Pars Plana Vitrectomy
Pars plana vitrectomy is typically used for removing vitreous opacities (vitreous hemorrhage), relieving vitreoretinal traction, restoring the normal anatomical relationship of the retina and retinal pigment epithelium (RPE), and accessing the subretinal space. This vitreoretinal surgical technique involves a closed-system approach in which 3 ports are placed 3–4 mm posterior to the surgical limbus. One port is typically dedicated to infusion of balanced salt solution into the vitreous cavity, by which intraocular pressure (IOP) can be maintained at a desired level. Epinephrine can be added to the infusion solution for mydriasis and to induce vasoconstriction to reduce intraoperative bleeding, but it may promote ischemia and increase inflammation. Dextrose is often added to infusions to reduce cataractogenesis for phakic diabetic patients. The remaining ports are used to access the vitreous cavity with tools such as a fiber-optic endoilluminator to visualize the posterior segment and other instruments to manipulate, dissect, or remove intraocular tissues, fluids, and objects.

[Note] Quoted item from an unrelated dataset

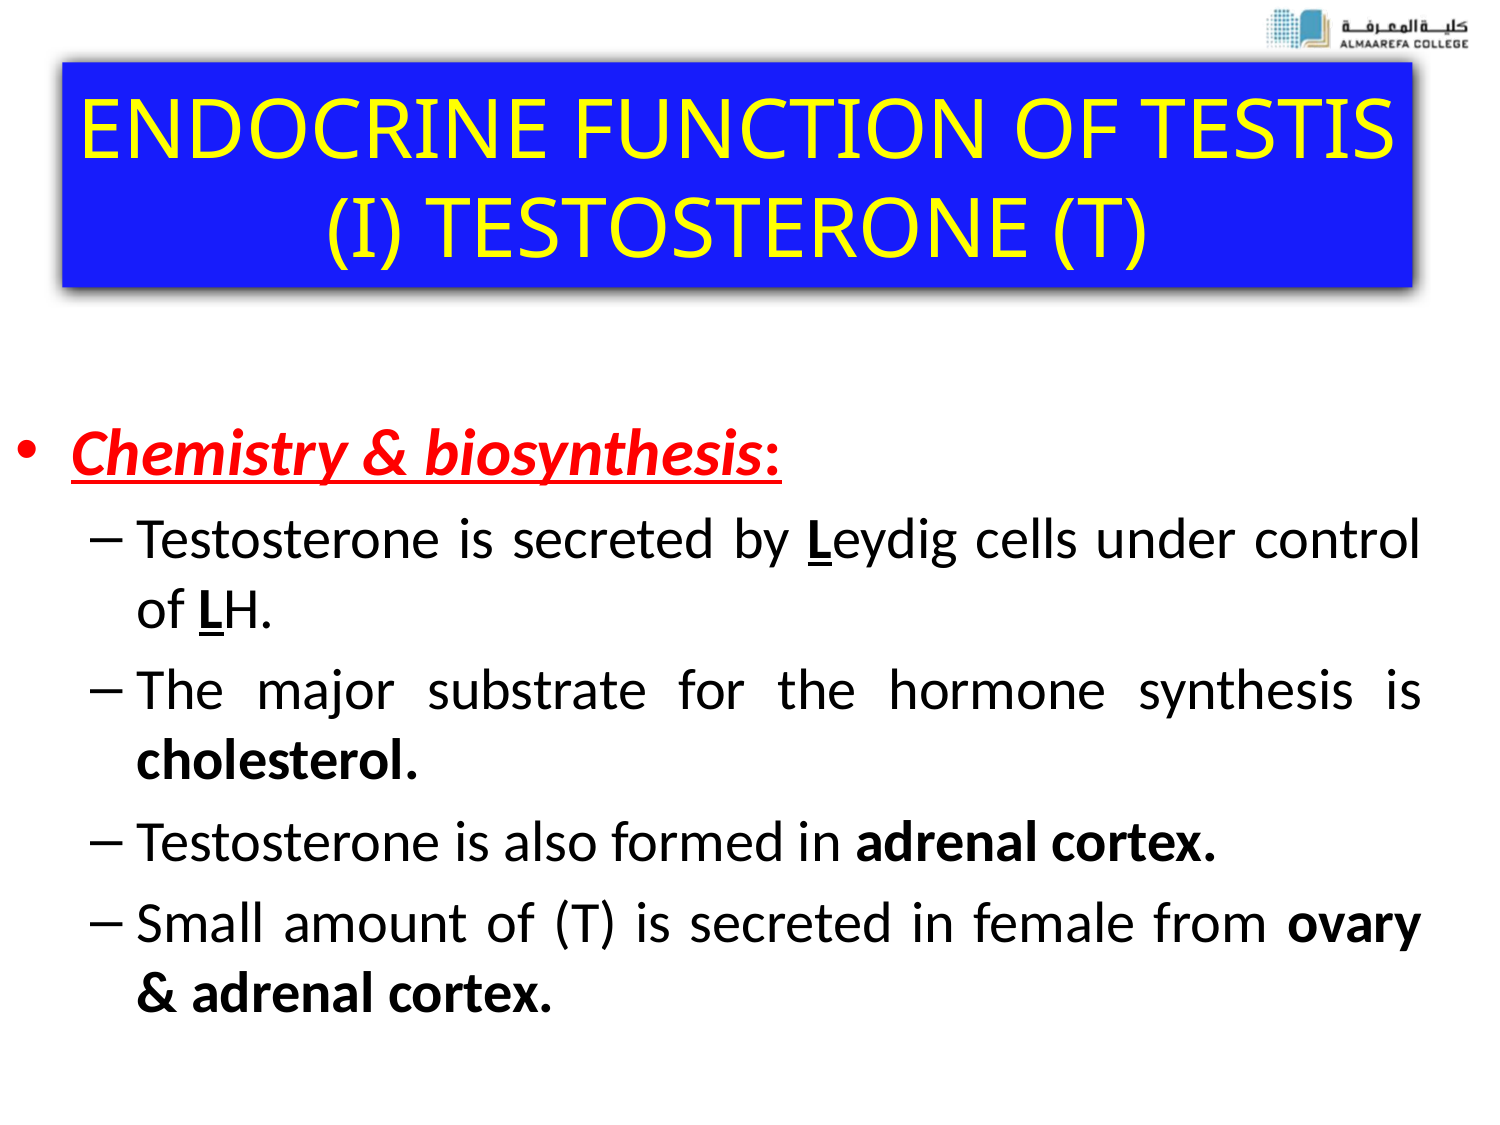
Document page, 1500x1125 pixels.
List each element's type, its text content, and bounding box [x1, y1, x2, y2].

title ENDOCRINE FUNCTION OF TESTIS (I) TESTOSTERONE (T) [62, 62, 1413, 288]
list Chemistry & biosynthesis: Testosterone is secreted by Leydig cells under control of LH. The major substrate for the hormone synthesis is cholesterol. Testosterone is also formed in adrenal cortex. Small amount of (T) is secreted in female from ovary & adrenal cortex. [0, 299, 1438, 1063]
picture [1262, 0, 1473, 65]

Vitrectomy is performed using an operating microscope in conjunction with a contact lens or noncontact viewing system. Direct and indirect visualization are possible; the latter requires the use of an inverting system to orient the image. The advantages of indirect visualization include a wider viewing angle, which enables visualization through media opacities and miotic pupils, as well as when the eye is filled with gas. Although direct viewing systems offer greater magnification and enhanced stereopsis, their field of view is smaller. Many vitreoretinal surgeons use both types of viewing systems, selecting the type according to the pathology.
Various instruments, visualization aids, and vitreous substitutes are used during vitreoretinal surgery. Advanced instrumentation includes the high-speed vitreous cutter, intraocular forceps, endolaser probe, micro-pic, intraocular scissors, extrusion cannula, and fragmatome, among others. Examples of visualization aids include indocyanine green (ICG) or brilliant blue G (BBG) (not FDA-approved) dyes and triamcinolone suspension. These substances aid in the visualization of the internal limiting membrane (ILM) and, in the case of triamcinolone, also help identify the vitreous. Perfluorocarbon (PFC) liquids, which are heavier than water, can be used to temporarily stabilize the retina during dissection and facilitate anterior drainage of subretinal fluid during retinal detachment repair. Tamponade of the retina can be achieved using air, gas, or silicone oil as a vitreous substitute. Commonly used gases include sulfur hexafluoride (SF6) and perfluoropropane (C3F8), which last approximately 2 and 8 weeks, respectively, at nonexpansile, isovolumic concentrations.
The development of smaller-gauge vitrectomy instrumentation has facilitated transconjunctival, sutureless vitrectomy techniques. With these systems, surgeons place 23-gauge, 25-gauge, or 27-gauge trocar cannulas to align conjunctival and scleral openings and to allow instrument insertions. These cannulas obviate the need for opening the conjunctiva, including cautery, and the wounds generally do not usually require suture closure when constructed with self-sealing architecture. Before small-gauge vitrectomy instrumentation, 20-gauge was the norm. The diameter of 20-gauge sclerotomies is 1 mm, compared to 0.7 mm, 0.5 mm, and 0.4 mm for 23-gauge, 25-gauge, and 27-gauge instrumentation, respectively. Potential advantages of small-gauge vitrectomy include fewer intraoperative iatrogenic retinal tears, shortened operative time, increased postoperative patient comfort, faster visual recovery, and reduced conjunctival scarring.
Fujii GY, de Juan E Jr, Humayun MS, et al. Initial experience using the transconjunctival sutureless vitrectomy system for vitreoretinal surgery. Ophthalmology. 2002;109(10):1814–1820.